Barry Patten was born and raised in McKinnon, then an outer south-eastern Melbourne suburb. His father, a veteran of Gallipoli and the Western Front, had become a successful contractor, and his maternal grandfather was the noted Tasmanian watercolourist William Proctor Beauchamp. He was educated at the local Ormond State School and Brighton High School, a long bike trip away. He completed his secondary education at Caulfield Grammar School, two train trips away. He was an above-average student, involved in the conventional sports, and he became a World Scout.
In 1944 the young Patten enrolled at Melbourne Technical College (now RMIT) in the combined architecture course (with University of Melbourne). In that wartime summer, two of his fellow freshmen were Leslie Perrott and Peter McIntyre. Those three sixteen year-olds were to dominate their profession throughout the second half of the century. Later they switched to the new full-time course at the University of Melbourne, established by Professor Brian Lewis, and then graduated in 1951.
At this time Patten was also swept up in the new interest in skiing and he went on to become a national and international champion, representing Australia at the 1952 Winter Olympics at Oslo. In those years he also took up surf lifesaving, winning the Bronze Medal in 1948 and the State Beach Sprint Championship the next year.

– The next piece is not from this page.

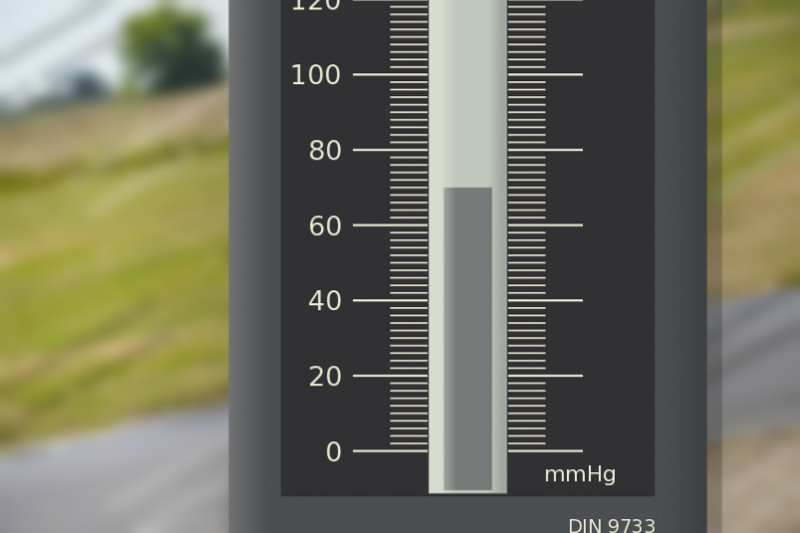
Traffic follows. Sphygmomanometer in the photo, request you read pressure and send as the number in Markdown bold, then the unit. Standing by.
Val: **70** mmHg
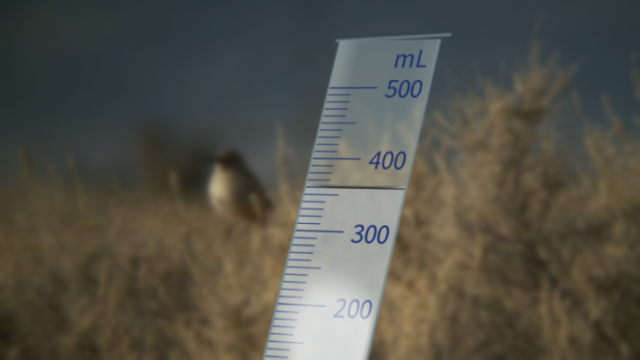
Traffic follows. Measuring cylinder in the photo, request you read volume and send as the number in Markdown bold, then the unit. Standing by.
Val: **360** mL
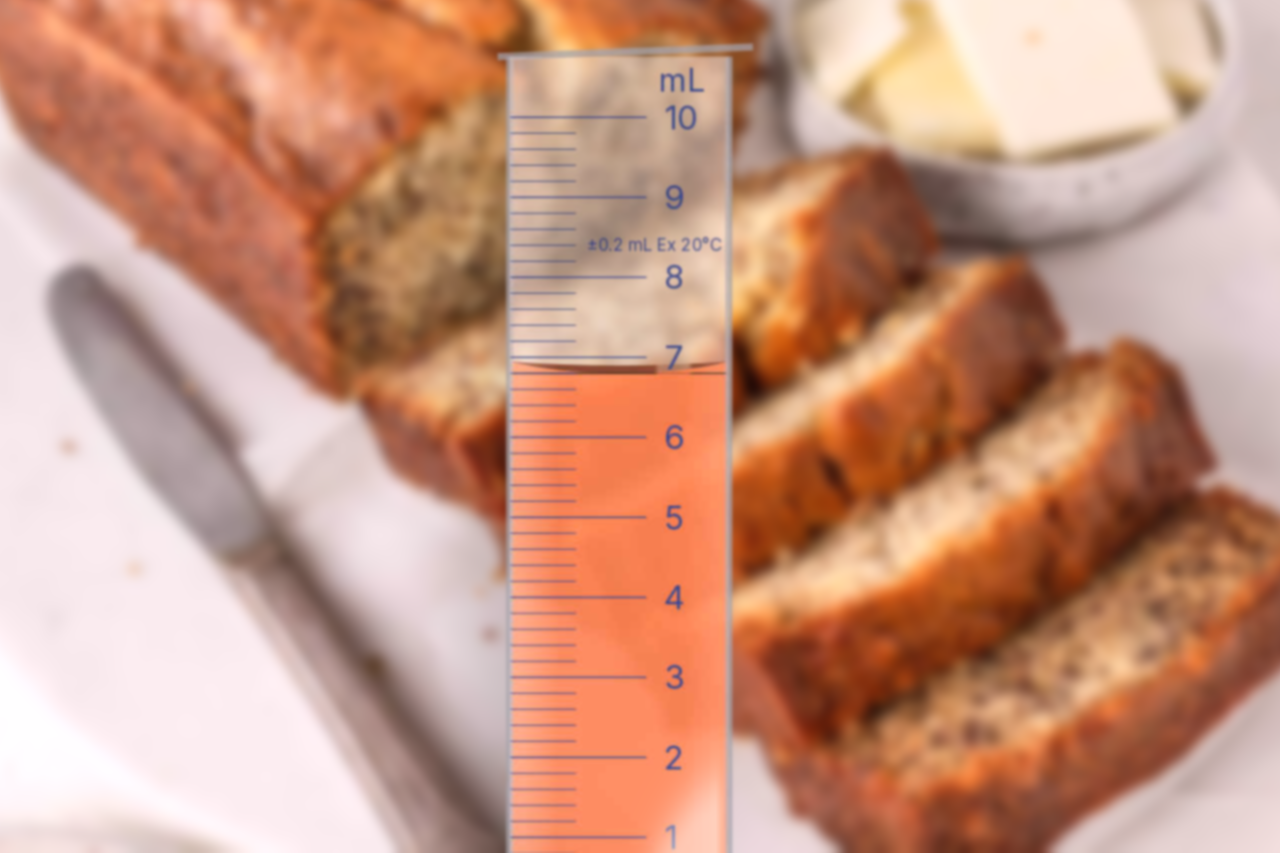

To gain the mandatory experience for registration as an architect, Patten obtained a job at the small but respected firm of Yuncken Freeman Brothers Griffiths & Simpson and soon became a member of their design team. In 1956 the firm was invited, along with the new partnership of Grounds Romberg & Boyd, to submit a design for the Sidney Myer Music Bowl. The young designer produced a flimsy wire and paper model and won the important commission for his firm.
The office’s projects increased in size and importance in that expansive era and Patten now has the unique honour of having three buildings registered by Heritage Victoria: the Music Bowl, the State Offices complex (1962) and BHP House (1972). His Eagle House and Commercial Insurance building also received awards.
In 1968 the firm moved into the Patten-designed building in King Street and in the same year was commissioned to design a high-rise apartment block in Toorak. The Patten family took over the roof space of this building and built their home for the next thirty-four years, a large elegant apartment. Today this is an accepted family living arrangement in Melbourne, but it was rare in 1970. Barry Patten left Yuncken Freeman in 1985 when the firm, by then an international operation with offices throughout Asia, went thorough a series of internal upheavals. He joined colleagues from student days in the new firm, Curnow Freiverts Glover Patten. This was only to last four years but its refurbishment of the Melbourne landmark, the Savoy Plaza received an award.
Patten also brought a major client to his new firm. In the 1960s Yuncken Freeman had been involved in the completion of Nauru House, the first major project in Australia of the Nauru Phosphate Trust. Their later project was the redevelopment of a large tract in Honolulu. Patten handled the masterplanning and over the following years completed three of the four forty-level apartment towers. This and other work in Hawaii occupied much of his retirement. Retired and working from home he generated further work, the major projects being conversions of St Kilda Road office blocks into apartment buildings. Here he acted as client, architect and builder, working with just one assistant, and would often say that these were the most satisfying professional arrangements in his long career as an eminently successful corporate architect.
In his retirement Patten also maintained his internationally recognized status as a breeder of Simmental cattle at his grazing property in the Goulburn Valley. He developed an interest in professional affairs and served a term on the RAIA Victorian Chapter Council and made himself available to advise and assist young members.
Despite a demanding career, Patten gave the impression of having more time available for his colleagues (and for his family) than his less productive colleagues. In the last week of his life he was working on a project that appealed to him. He was equally at home in the surf or the snow. He was welcome in the office of the chairman and the studio of the artist and his opinion was valued in both situations. He lived the good life and was justifiably proud of his and his family’s achievements. He survived by his wife, his four children, his grandchildren and his sister.